3 comments on"Deploy MongoDB into IBM Cloud Private"

  1. Hello i try as you says but when i deploy the chart i obtain an error FailedBinding –> no persistent volumes available for this claim and no storage class is set” in storage volume claim. This happen both if a declare or not a storage class name. My persistent volume is:
    “apiVersion”: “v1”,
    “kind”: “PersistentVolume”,
    “metadata”: {
    “name”: “mongodb”,
    “resourceVersion”: “62921”
    “spec”: {
    “capacity”: {
    “storage”: “20Gi”
    “hostPath”: {
    “path”: “/opt/data/mongodb”,
    “type”: “”
    “accessModes”: [
    “persistentVolumeReclaimPolicy”: “Retain”,
    “storageClassName”: “mongodb”

    I am working with ICP and i am trying to deploy an ibm-mongodb-dev V 1.1.2.

    Any suggestion ?

  2. anup@BigData August 10, 2018

    edit the deployment and ensure “spec”: {
    “volumes”: [
    “name”: “mongo-ibm-mongodb-dev-datavolume”,
    “persistentVolumeClaim”: {
    “claimName”: “pv001”

    submit the changes and you should see in the events that it pulls up the container.

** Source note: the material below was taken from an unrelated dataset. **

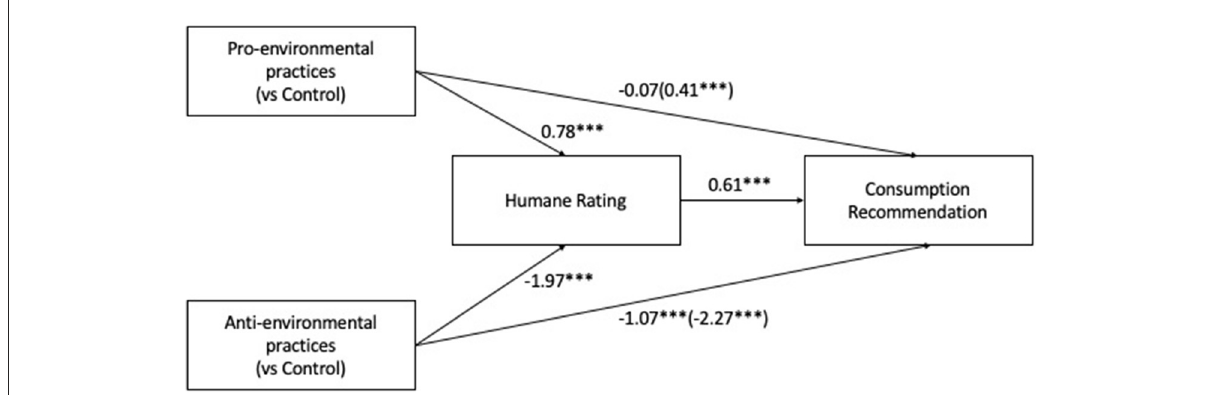
FIGURE2 Model testing whether judgments about a dairy’s treatment of its cows mediate the effect of environmental ethics information on consumption recommendations. The model accounted for 49% of the variance in consumption recommendations ( R 2 = 0.49). Numbers in parentheses indicate direct effects without inclusion of the mediator in the model. Asterisks indicate significant differences versus the control condition, *** p <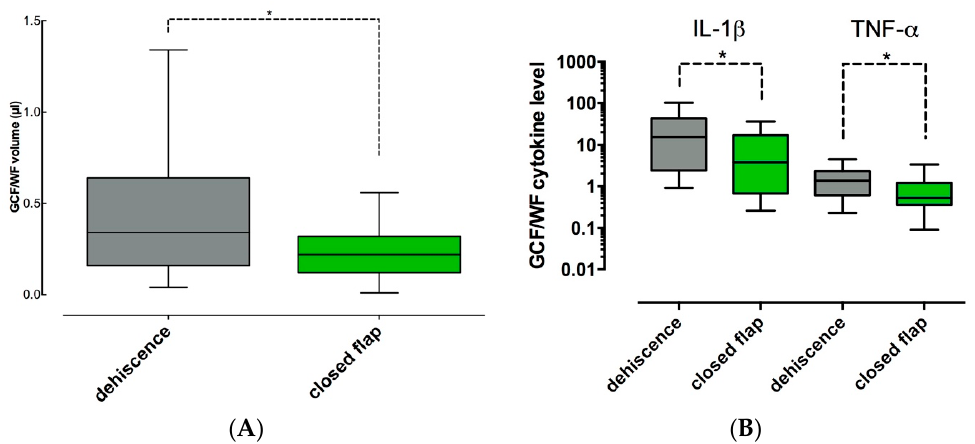
Figure 4. GCF/WF and cytokine levels in sites with/without dehiscence (pooled results for all sites/both groups): ( A ) Significantly higher GCF/WF volume were found in sites with flap dehiscence, when compared to closed flaps (*: p < 0.05); ( B ) Significantly higher total amounts/sample of IL-1 β and TNF- α were found in sites with flap dehiscence, when compared to closed flaps (*: p < 0.05). Dehiscence: grey, closed flap: green.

  3. danielap.201907300905 October 24, 2019

    Any recommendations regarding how to handle memory allocation? I have a pod that keeps crashing when trying to get large collections. With no swap support from k8s, the only solution I can think of is adding more memory, but this feels a bit silly as the collection will probably keep growing.